In mathematics, and specifically in the field of homotopy theory, the Freudenthal suspension theorem is the fundamental result leading to the concept of stabilization of homotopy groups and ultimately to stable homotopy theory. It explains the behavior of simultaneously taking suspensions and increasing the index of the homotopy groups of the space in question. It was proved in 1937 by Hans Freudenthal.

The theorem is a corollary of the homotopy excision theorem.

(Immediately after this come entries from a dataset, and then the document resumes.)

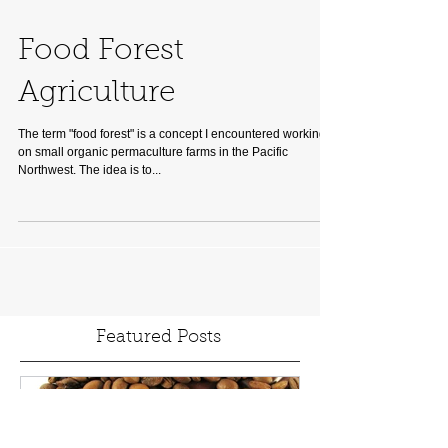
Food Forest
Agriculture
The term "food forest" is a concept I encountered working
on small organic permaculture farms in the Pacific
Northwest. The idea is to...
Featured Posts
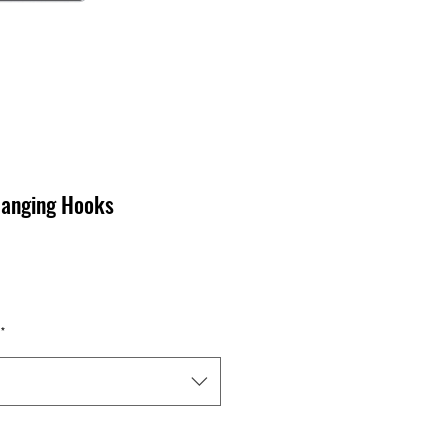
anging Hooks
*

==Statement of the theorem==
Let X be an n-connected pointed space (a pointed CW-complex or pointed simplicial set). The map

$X \to \Omega(\Sigma X)$

induces a map

$\pi_k(X) \to \pi_k(\Omega(\Sigma X))$

on homotopy groups, where Ω denotes the loop functor and Σ denotes the reduced suspension functor. The suspension theorem then states that the induced map on homotopy groups is an isomorphism if k ≤ 2n and an epimorphism if k = 2n + 1.

A basic result on loop spaces gives the relation

$\pi_k(\Omega (\Sigma X)) \cong \pi_{k+1}(\Sigma X)$

so the theorem could otherwise be stated in terms of the map

$\pi_k(X) \to \pi_{k+1}(\Sigma X),$

with the small caveat that in this case one must be careful with the indexing.

===Proof===

As mentioned above, the Freudenthal suspension theorem follows quickly from homotopy excision; this proof is in terms of the natural map $\pi_k(X)\to\pi_{k+1}(\Sigma X)$. If a space $X$ is $n$-connected, then the pair of spaces $(CX,X)$ is $(n+1)$-connected, where $CX$ is the reduced cone over $X$; this follows from the relative homotopy long exact sequence. We can decompose $\Sigma X$ as two copies of $CX$, say $(CX)_+, (CX)_-$, whose intersection is $X$. Then, homotopy excision says the inclusion map:

$((CX)_+, X)\subset (\Sigma X,(CX)_-)$

induces isomorphisms on $\pi_i, i < 2n+2$ and a surjection on $\pi_{2n+2}$. From the same relative long exact sequence, $\pi_i(X)=\pi_{i+1}(CX,X),$ and since in addition cones are contractible,

$\pi_i(\Sigma X,(CX)_-)=\pi_i(\Sigma X).$

Putting this all together, we get

$\pi_i(X)=\pi_{i+1}((CX)_+,X)=\pi_{i+1}((\Sigma X,(CX)_-)=\pi_{i+1}(\Sigma X)$

for $i+1<2n+2$, i.e. $i\leqslant 2n$, as claimed above; for $i=2n+1$ the left and right maps are isomorphisms, regardless of how connected $X$ is, and the middle one is a surjection by excision, so the composition is a surjection as claimed.

===Corollary 1===

Let S^{n} denote the n-sphere and note that it is (n − 1)-connected so that the groups $\pi_{n+k}(S^n)$ stabilize for $n \geqslant k+2$ by the Freudenthal theorem. These groups represent the kth stable homotopy group of spheres.

===Corollary 2===

More generally, for fixed k ≥ 1, k ≤ 2n for sufficiently large n, so that any n-connected space X will have corresponding stabilized homotopy groups. These groups are actually the homotopy groups of an object corresponding to X in the stable homotopy category.